Smith, who identified herself to parents as "Major Smith," also was
not at the school Tuesday afternoon.
PRIOR ARRESTS
Florida records show Smith has been arrested three times. The first
two arrests -- a 1991 forgery charge and a 1996 car theft -- were
dropped by prosecutors.
Smith pleaded no contest to a March 1997 auto theft charge following
the third arrest, and adjudication was withheld, records show.
On Tuesday, parents of the half-dozen girls housed at Sister Soldier
received calls to pick up their children and take them home.

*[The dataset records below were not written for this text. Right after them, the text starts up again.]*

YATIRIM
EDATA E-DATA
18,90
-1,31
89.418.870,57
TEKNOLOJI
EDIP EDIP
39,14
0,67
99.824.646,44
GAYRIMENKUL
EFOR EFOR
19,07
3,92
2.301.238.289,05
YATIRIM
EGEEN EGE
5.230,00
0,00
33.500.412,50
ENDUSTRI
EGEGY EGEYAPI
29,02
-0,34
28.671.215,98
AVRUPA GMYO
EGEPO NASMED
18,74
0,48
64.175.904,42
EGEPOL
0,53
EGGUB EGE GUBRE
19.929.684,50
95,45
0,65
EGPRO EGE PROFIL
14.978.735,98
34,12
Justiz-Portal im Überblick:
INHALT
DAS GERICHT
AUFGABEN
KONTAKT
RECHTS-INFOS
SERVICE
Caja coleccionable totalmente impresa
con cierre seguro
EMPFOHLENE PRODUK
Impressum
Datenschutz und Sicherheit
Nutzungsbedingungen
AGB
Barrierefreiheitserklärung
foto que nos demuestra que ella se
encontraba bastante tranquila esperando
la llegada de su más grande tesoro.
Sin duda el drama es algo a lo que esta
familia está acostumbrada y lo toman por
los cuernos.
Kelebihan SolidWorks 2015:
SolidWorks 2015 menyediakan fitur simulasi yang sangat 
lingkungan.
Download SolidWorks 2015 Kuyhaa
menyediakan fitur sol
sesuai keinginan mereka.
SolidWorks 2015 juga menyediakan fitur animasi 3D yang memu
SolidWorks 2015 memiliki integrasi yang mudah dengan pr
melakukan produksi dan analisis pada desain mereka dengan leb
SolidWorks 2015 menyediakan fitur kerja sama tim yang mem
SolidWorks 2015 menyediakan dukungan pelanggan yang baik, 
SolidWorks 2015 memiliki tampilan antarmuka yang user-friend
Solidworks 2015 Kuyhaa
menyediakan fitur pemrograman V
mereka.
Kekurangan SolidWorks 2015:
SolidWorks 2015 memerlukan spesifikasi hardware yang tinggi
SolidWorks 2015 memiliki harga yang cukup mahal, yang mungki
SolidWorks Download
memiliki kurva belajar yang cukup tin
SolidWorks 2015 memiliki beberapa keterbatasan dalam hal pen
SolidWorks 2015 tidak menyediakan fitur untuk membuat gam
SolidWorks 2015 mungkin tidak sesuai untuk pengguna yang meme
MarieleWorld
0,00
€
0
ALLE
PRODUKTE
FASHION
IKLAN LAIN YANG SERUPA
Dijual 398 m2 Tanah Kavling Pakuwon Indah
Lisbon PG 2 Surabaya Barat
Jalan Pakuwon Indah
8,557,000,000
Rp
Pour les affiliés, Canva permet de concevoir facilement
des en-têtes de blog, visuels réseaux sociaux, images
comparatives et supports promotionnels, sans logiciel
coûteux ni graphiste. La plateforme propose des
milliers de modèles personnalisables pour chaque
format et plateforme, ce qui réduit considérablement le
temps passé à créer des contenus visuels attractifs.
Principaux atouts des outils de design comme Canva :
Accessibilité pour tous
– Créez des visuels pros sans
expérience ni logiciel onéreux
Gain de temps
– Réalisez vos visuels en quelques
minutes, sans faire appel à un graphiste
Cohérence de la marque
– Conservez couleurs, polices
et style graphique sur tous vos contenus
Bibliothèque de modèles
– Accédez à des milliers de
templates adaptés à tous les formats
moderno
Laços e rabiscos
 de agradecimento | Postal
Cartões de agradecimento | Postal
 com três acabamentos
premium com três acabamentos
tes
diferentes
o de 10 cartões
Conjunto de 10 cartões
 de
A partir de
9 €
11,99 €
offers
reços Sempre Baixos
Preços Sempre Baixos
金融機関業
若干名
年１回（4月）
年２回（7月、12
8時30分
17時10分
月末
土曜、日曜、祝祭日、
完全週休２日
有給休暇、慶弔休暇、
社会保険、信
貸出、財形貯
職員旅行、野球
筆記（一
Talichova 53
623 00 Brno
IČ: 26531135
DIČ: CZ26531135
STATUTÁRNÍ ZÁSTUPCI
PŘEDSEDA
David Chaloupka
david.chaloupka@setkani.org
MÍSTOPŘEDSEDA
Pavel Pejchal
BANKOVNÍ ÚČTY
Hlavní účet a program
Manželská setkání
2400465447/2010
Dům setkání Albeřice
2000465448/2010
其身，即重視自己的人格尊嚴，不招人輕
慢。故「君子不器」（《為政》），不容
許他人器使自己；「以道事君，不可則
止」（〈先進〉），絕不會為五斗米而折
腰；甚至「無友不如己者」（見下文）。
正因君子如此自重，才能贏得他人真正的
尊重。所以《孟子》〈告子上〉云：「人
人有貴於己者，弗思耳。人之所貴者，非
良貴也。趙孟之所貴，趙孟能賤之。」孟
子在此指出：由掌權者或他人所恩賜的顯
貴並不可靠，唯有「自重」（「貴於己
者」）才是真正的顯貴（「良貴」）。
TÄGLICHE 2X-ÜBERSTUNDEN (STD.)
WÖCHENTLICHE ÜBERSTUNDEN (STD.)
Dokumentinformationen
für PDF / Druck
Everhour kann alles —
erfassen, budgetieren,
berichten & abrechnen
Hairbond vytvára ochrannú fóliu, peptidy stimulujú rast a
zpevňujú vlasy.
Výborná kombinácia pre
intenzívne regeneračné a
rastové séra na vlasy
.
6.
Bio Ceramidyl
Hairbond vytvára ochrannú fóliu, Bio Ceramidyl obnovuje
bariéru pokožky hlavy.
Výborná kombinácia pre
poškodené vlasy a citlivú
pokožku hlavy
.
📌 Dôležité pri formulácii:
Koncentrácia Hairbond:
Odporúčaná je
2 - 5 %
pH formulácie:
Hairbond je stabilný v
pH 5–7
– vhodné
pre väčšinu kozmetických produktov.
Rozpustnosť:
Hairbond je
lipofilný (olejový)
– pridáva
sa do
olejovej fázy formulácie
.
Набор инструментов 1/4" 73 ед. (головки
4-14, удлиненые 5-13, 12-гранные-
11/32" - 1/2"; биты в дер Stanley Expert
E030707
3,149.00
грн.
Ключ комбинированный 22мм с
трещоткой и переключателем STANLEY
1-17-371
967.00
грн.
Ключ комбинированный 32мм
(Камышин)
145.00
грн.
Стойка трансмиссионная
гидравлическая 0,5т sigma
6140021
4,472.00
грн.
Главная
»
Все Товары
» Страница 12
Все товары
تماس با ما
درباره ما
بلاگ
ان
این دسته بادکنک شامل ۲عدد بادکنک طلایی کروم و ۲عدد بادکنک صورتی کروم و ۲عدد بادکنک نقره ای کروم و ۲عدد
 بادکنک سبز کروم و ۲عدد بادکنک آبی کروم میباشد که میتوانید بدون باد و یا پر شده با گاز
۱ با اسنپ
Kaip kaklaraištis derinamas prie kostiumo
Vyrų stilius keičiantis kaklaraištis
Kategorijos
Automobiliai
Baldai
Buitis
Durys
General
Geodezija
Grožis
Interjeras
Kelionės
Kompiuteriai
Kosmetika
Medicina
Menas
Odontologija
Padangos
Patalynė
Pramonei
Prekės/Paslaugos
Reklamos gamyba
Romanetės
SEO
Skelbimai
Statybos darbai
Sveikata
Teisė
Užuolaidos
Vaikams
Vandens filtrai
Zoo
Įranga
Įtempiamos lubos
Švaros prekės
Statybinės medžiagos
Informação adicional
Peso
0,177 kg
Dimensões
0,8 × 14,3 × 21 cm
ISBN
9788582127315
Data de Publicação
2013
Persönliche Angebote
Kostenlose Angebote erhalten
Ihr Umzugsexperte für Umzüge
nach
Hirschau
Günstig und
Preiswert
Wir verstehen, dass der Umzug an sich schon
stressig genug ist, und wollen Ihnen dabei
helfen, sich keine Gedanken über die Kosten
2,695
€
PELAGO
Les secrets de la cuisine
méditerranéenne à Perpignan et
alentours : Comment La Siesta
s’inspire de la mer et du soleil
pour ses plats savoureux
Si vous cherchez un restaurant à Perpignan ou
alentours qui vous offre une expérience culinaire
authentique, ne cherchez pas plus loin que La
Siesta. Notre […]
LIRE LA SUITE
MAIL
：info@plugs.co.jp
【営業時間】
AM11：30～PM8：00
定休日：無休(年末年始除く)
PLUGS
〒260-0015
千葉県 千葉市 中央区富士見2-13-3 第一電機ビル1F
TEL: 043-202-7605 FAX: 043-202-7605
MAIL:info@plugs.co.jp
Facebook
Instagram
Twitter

At about 3:30 p.m., 37-year-old Stephen Davis pulled up to the
modest beige house and left with his 17-year-old daughter, Terri,
who put a blue military uniform and black boots in the trunk of his
car. He said Smith and a police detective called him earlier in the
day.
"Major Smith just said the program was closing down and all the
girls were going home," said Davis, who drove in from Tampa. "We had
to pick them up today."
Terri told Davis that teens at Sister Soldier had been "physically
restrained when they [school staff] needed to" -- but he said he is
taking his daughter's claims "with a grain of salt" for now.
Davis said he found out about the program from the Internet.
The boarding school, at 3271 Glendale Blvd. in the Melrose Park
neighborhood, was housed in a modest ranch-style home with peeling
paint and white trim.
Windows in the house were equipped with bars on the inside. Walls in
the living room appeared to be painted black or a very dark color.
Parents who enrolled their children paid an entry fee of $5,300, and
$2,800 per month, according to the program's website and one of the
parents.
Sister Soldier accepted girls aged 8 through 17.
"Female cadets accepted into our program reside in a rigorous,
structured military environment," the website says. "The military
style program in conjunction with the emphasis on leadership
develops informed citizens who are strengthened by discipline,
understanding and citizenship."
CLAIMS OF BEATINGS
One incident under investigation by child welfare investigators
involves two girls who claim they were beaten after they tried to
call their parents for help.
Shannon Guinn, 16, who lives with her mother in Pembroke Pines, went
to Sister Soldier at the end of March after spending three days at a
wilderness boot camp run by the school's parent company, South
Florida-based JAM Youth Connection.
After about two weeks, she called her mom on a cellphone she had
borrowed.
'She said, `Please mommy, when can I come home?' " said her mother,
Cheryl Guinn.
Another girl, Jessica Powers, tried to call her family, but couldn't
reach them.
Within minutes, the families say, Smith brought the two girls into
the one room in the house that does not have a surveillance camera.
"She slapped me on my face, she threw me up against the wall and put
me in a chokehold," Shannon said. "She hit me in the face
repeatedly. After the chokehold, she threw me on the floor and put
her knee in my back." Two weeks later, Cheryl Guinn saw her daughter
at a baptism held by a local pastor associated with the
discipline-oriented school.
"Something about her jaw looked funny," the mother said. 'She said,
`Mom, that's where I got hit in the face.' "
Kim Powers said her daughter was sent home from Sister Soldier when
operators said her daughter had become seriously ill.
Powers said the boarding school even took Jessica for a colonoscopy
without calling the family for consent. Eventually, Jessica was
diagnosed with a blocked bowel.
While at the military-style school, Jessica was forced to eat
nothing but beets for days at a time, Powers said.
On another occasion, she was limited to eating only oatmeal.
"Jessica ate beets for breakfast, lunch and dinner," said Shannon,
adding that Smith treated Jessica particularly harshly."